◆ EXERCISE GOAL
State how many lines in the listing below contain the string "Shah", with case counting, and reply with the number alone.

◆ RECORD EXCERPTS
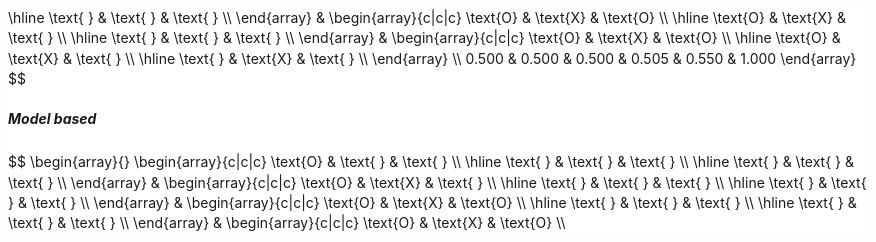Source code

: \hline
\text{ } & \text{ } & \text{ } \\\\
\end{array}
&
\begin{array}{c|c|c}
\text{O} & \text{X} & \text{O} \\\\
\hline
\text{O} & \text{X} & \text{ } \\\\
\hline
\text{ } & \text{ } & \text{ } \\\\
\end{array}
&
\begin{array}{c|c|c}
\text{O} & \text{X} & \text{O} \\\\
\hline
\text{O} & \text{X} & \text{ } \\\\
\hline
\text{ } & \text{X} & \text{ } \\\\
\end{array}
 \\\\ 
0.500
&
0.500
&
0.500
&
0.505
&
0.550
&
1.000
\end{array}
$$

##### Model based

$$
\begin{array}{}
\begin{array}{c|c|c}
\text{O} & \text{ } & \text{ } \\\\
\hline
\text{ } & \text{ } & \text{ } \\\\
\hline
\text{ } & \text{ } & \text{ } \\\\
\end{array}
&
\begin{array}{c|c|c}
\text{O} & \text{X} & \text{ } \\\\
\hline
\text{ } & \text{ } & \text{ } \\\\
\hline
\text{ } & \text{ } & \text{ } \\\\
\end{array}
&
\begin{array}{c|c|c}
\text{O} & \text{X} & \text{O} \\\\
\hline
\text{ } & \text{ } & \text{ } \\\\
\hline
\text{ } & \text{ } & \text{ } \\\\
\end{array}
&
\begin{array}{c|c|c}
\text{O} & \text{X} & \text{O} \\\\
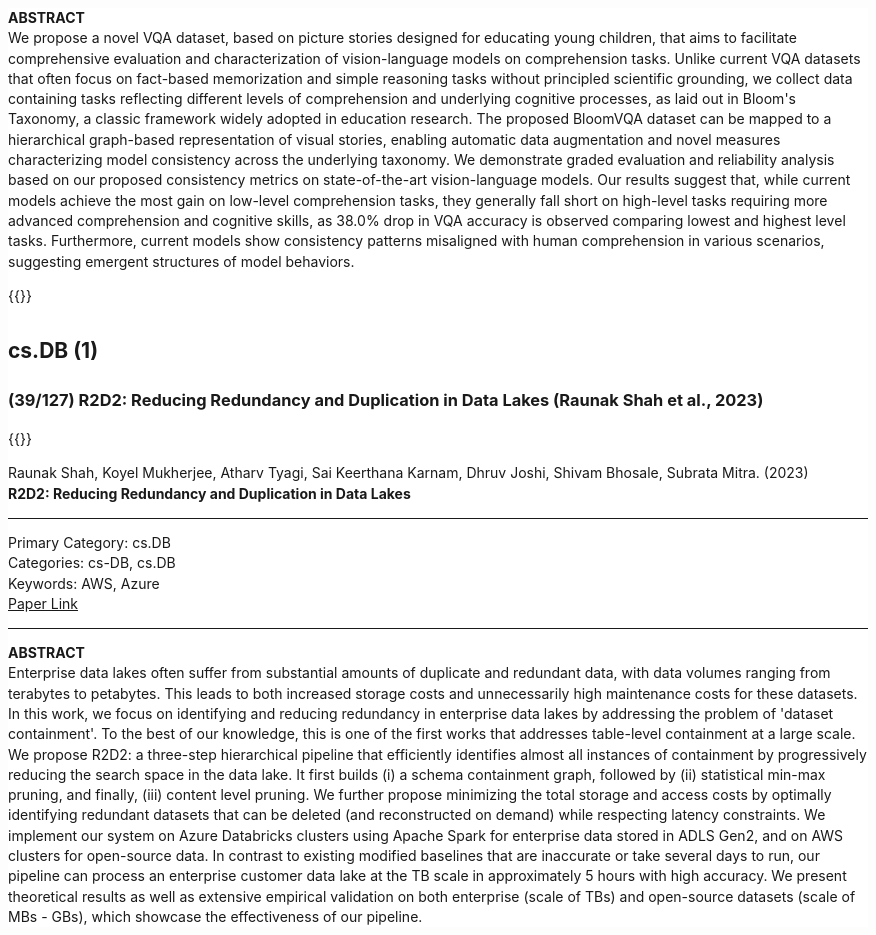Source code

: 

**ABSTRACT**  
We propose a novel VQA dataset, based on picture stories designed for educating young children, that aims to facilitate comprehensive evaluation and characterization of vision-language models on comprehension tasks. Unlike current VQA datasets that often focus on fact-based memorization and simple reasoning tasks without principled scientific grounding, we collect data containing tasks reflecting different levels of comprehension and underlying cognitive processes, as laid out in Bloom's Taxonomy, a classic framework widely adopted in education research. The proposed BloomVQA dataset can be mapped to a hierarchical graph-based representation of visual stories, enabling automatic data augmentation and novel measures characterizing model consistency across the underlying taxonomy. We demonstrate graded evaluation and reliability analysis based on our proposed consistency metrics on state-of-the-art vision-language models. Our results suggest that, while current models achieve the most gain on low-level comprehension tasks, they generally fall short on high-level tasks requiring more advanced comprehension and cognitive skills, as 38.0% drop in VQA accuracy is observed comparing lowest and highest level tasks. Furthermore, current models show consistency patterns misaligned with human comprehension in various scenarios, suggesting emergent structures of model behaviors.

{{</citation>}}


## cs.DB (1)



### (39/127) R2D2: Reducing Redundancy and Duplication in Data Lakes (Raunak Shah et al., 2023)

{{<citation>}}

Raunak Shah, Koyel Mukherjee, Atharv Tyagi, Sai Keerthana Karnam, Dhruv Joshi, Shivam Bhosale, Subrata Mitra. (2023)  
**R2D2: Reducing Redundancy and Duplication in Data Lakes**  

---
Primary Category: cs.DB  
Categories: cs-DB, cs.DB  
Keywords: AWS, Azure  
[Paper Link](http://arxiv.org/abs/2312.13427v1)  

---


**ABSTRACT**  
Enterprise data lakes often suffer from substantial amounts of duplicate and redundant data, with data volumes ranging from terabytes to petabytes. This leads to both increased storage costs and unnecessarily high maintenance costs for these datasets. In this work, we focus on identifying and reducing redundancy in enterprise data lakes by addressing the problem of 'dataset containment'. To the best of our knowledge, this is one of the first works that addresses table-level containment at a large scale.   We propose R2D2: a three-step hierarchical pipeline that efficiently identifies almost all instances of containment by progressively reducing the search space in the data lake. It first builds (i) a schema containment graph, followed by (ii) statistical min-max pruning, and finally, (iii) content level pruning. We further propose minimizing the total storage and access costs by optimally identifying redundant datasets that can be deleted (and reconstructed on demand) while respecting latency constraints.   We implement our system on Azure Databricks clusters using Apache Spark for enterprise data stored in ADLS Gen2, and on AWS clusters for open-source data. In contrast to existing modified baselines that are inaccurate or take several days to run, our pipeline can process an enterprise customer data lake at the TB scale in approximately 5 hours with high accuracy. We present theoretical results as well as extensive empirical validation on both enterprise (scale of TBs) and open-source datasets (scale of MBs - GBs), which showcase the effectiveness of our pipeline.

◆ SOLUTION BELOW
2